这是老舅曾经告诉过我的,很多灵体都不会因为嘴炮而消除心中的芥蒂,最终还是要嘴巴子加飞脚,收拾了,并不是他们不听话,而是此时他们心中所有的位置都被怨气所占据,只想着用暴力去解决所怨恨的事和人。
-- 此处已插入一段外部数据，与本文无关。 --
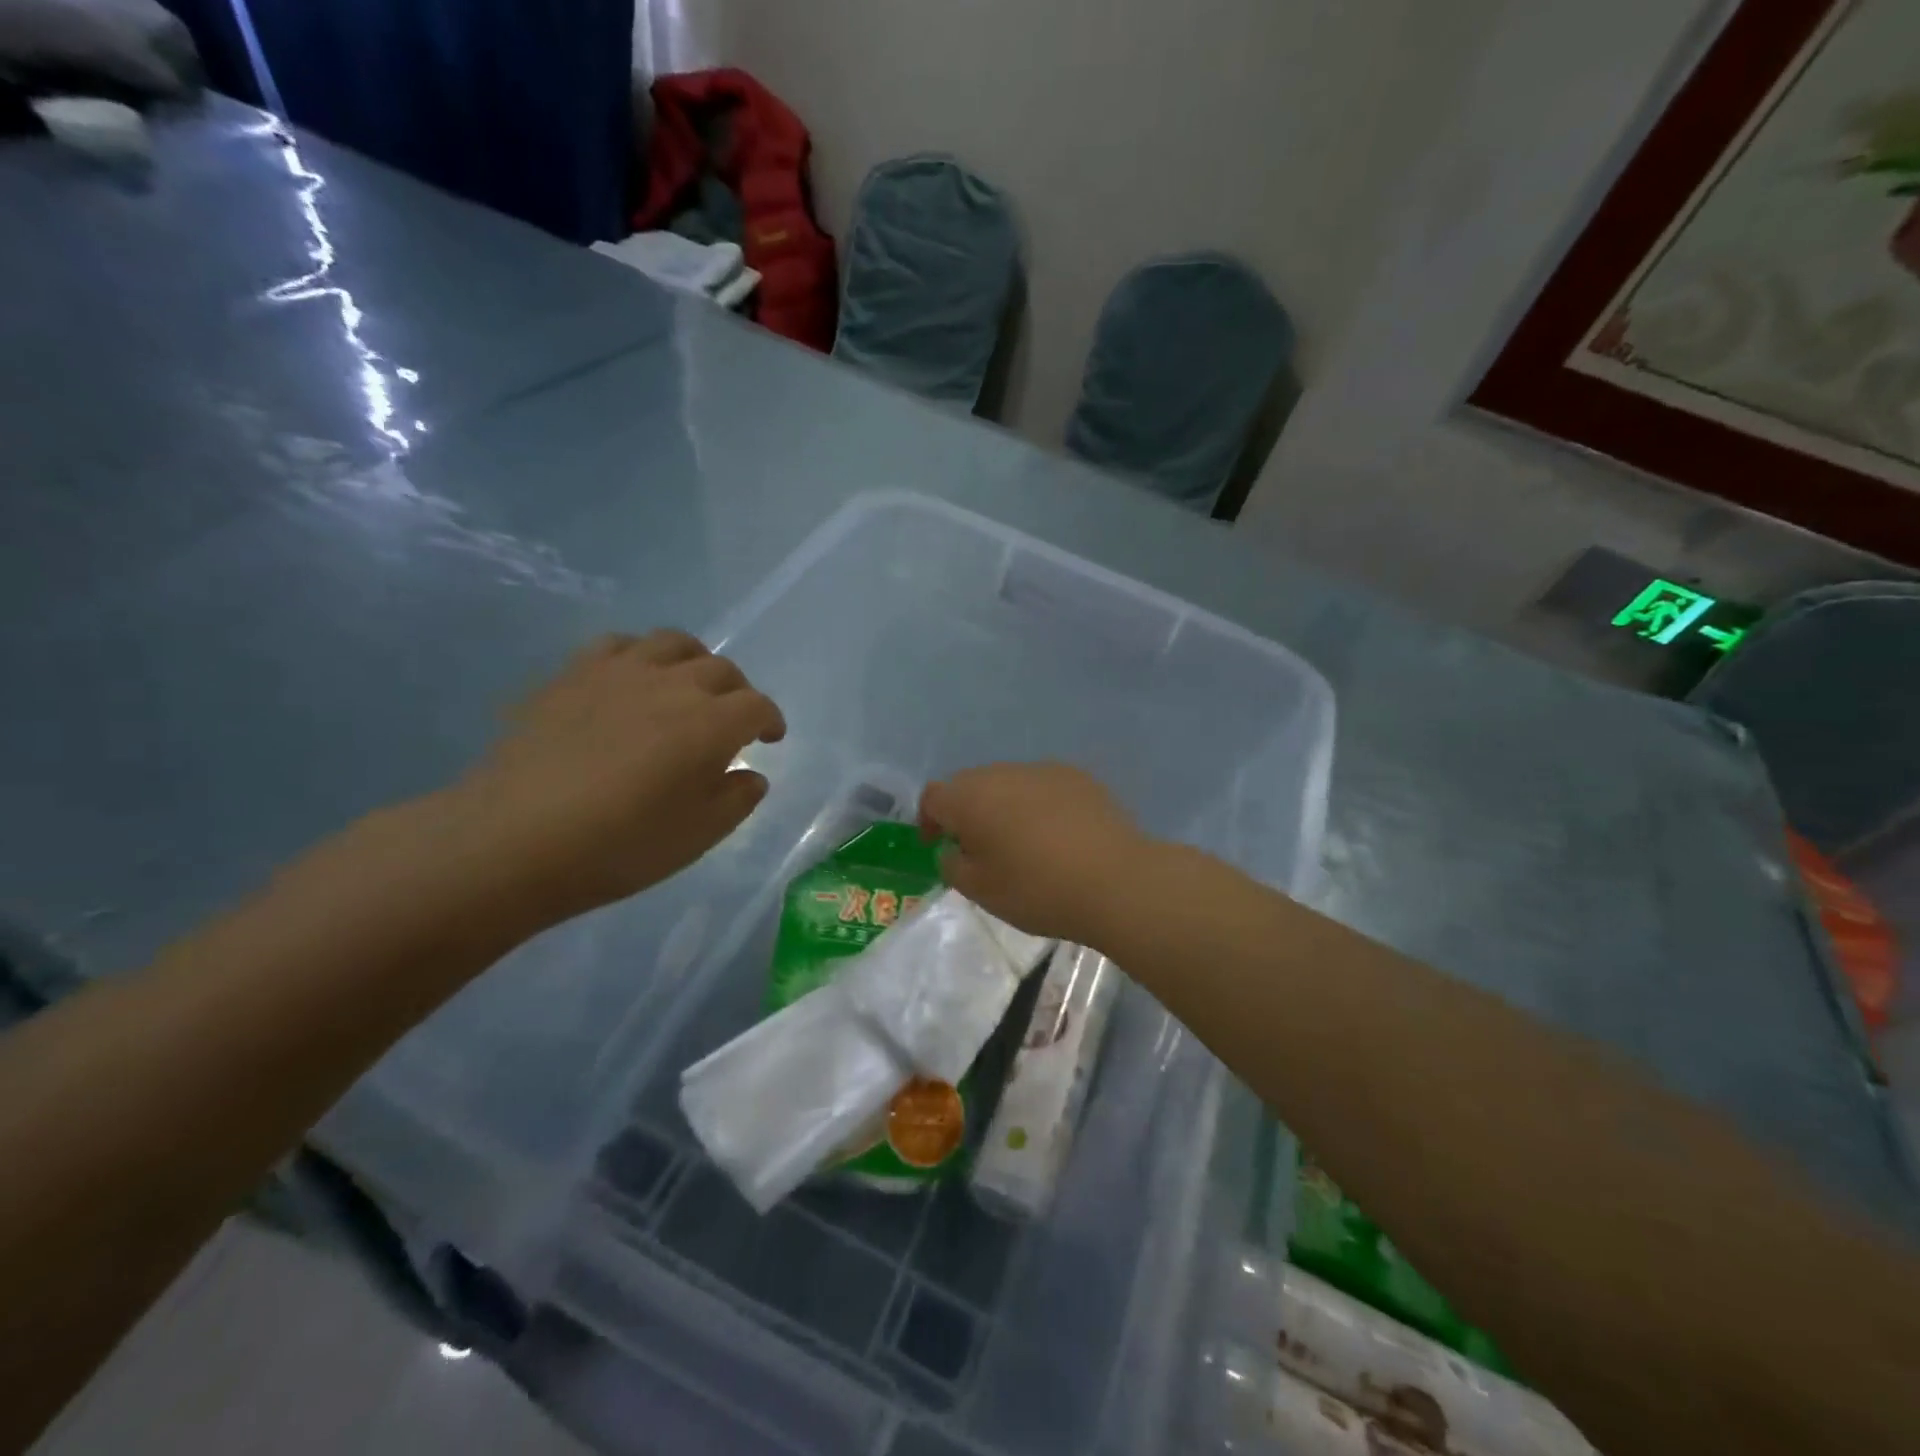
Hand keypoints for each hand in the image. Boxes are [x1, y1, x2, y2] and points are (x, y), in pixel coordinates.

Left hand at [442, 631, 785, 926]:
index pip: (757, 706)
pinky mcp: (574, 674)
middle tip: (732, 720)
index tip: (770, 739)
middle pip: (722, 670)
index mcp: (711, 724)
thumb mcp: (697, 836)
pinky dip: (641, 655)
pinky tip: (633, 680)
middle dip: (738, 692)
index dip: (770, 720)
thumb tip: (752, 774)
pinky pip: (619, 644)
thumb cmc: (619, 846)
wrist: (514, 840)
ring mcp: (620, 673)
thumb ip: (736, 800)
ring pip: (674, 644)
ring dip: (695, 662)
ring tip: (689, 687)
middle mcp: (673, 685)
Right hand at [918, 763, 1156, 946]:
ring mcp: (1044, 771)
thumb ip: (953, 865)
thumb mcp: (980, 891)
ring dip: (1003, 807)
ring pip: (1009, 784)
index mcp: (971, 797)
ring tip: (1020, 843)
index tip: (937, 845)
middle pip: (971, 785)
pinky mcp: (1078, 778)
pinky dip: (1038, 806)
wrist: (1116, 881)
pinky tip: (1056, 836)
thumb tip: (954, 849)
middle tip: (978, 849)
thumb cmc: (1037, 889)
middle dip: (967, 812)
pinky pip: (1043, 787)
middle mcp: (1003, 773)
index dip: (928, 820)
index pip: (934, 796)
根本没有思考和缓解的条件,这时候揍丫的,当他的怨气被打差不多了,自然脑袋就清醒了。
也就可以谈了。
看来我嘴炮的功力就是不如大舅,那气势我也学不来。
干架吧,别的都扯犊子了。
“老大,揍他!”
正在我下定决心揍一顿王大树然后再谈的时候,耳边又想起声音。
“不想死的话赶紧滚!”
一个女人的声音,这个熟悉的感觉,我至今难忘。
草他姥姥的,
是翠萍!
正主终于现身了。
翠萍更像是我心里的噩梦,每当梦回摆脱不了压抑的污点,从我入行开始到现在,每当我遇到任何事,多少都会想起这个老娘们,臭不要脸的,吓唬我,让我在病床上当个半拉植物人。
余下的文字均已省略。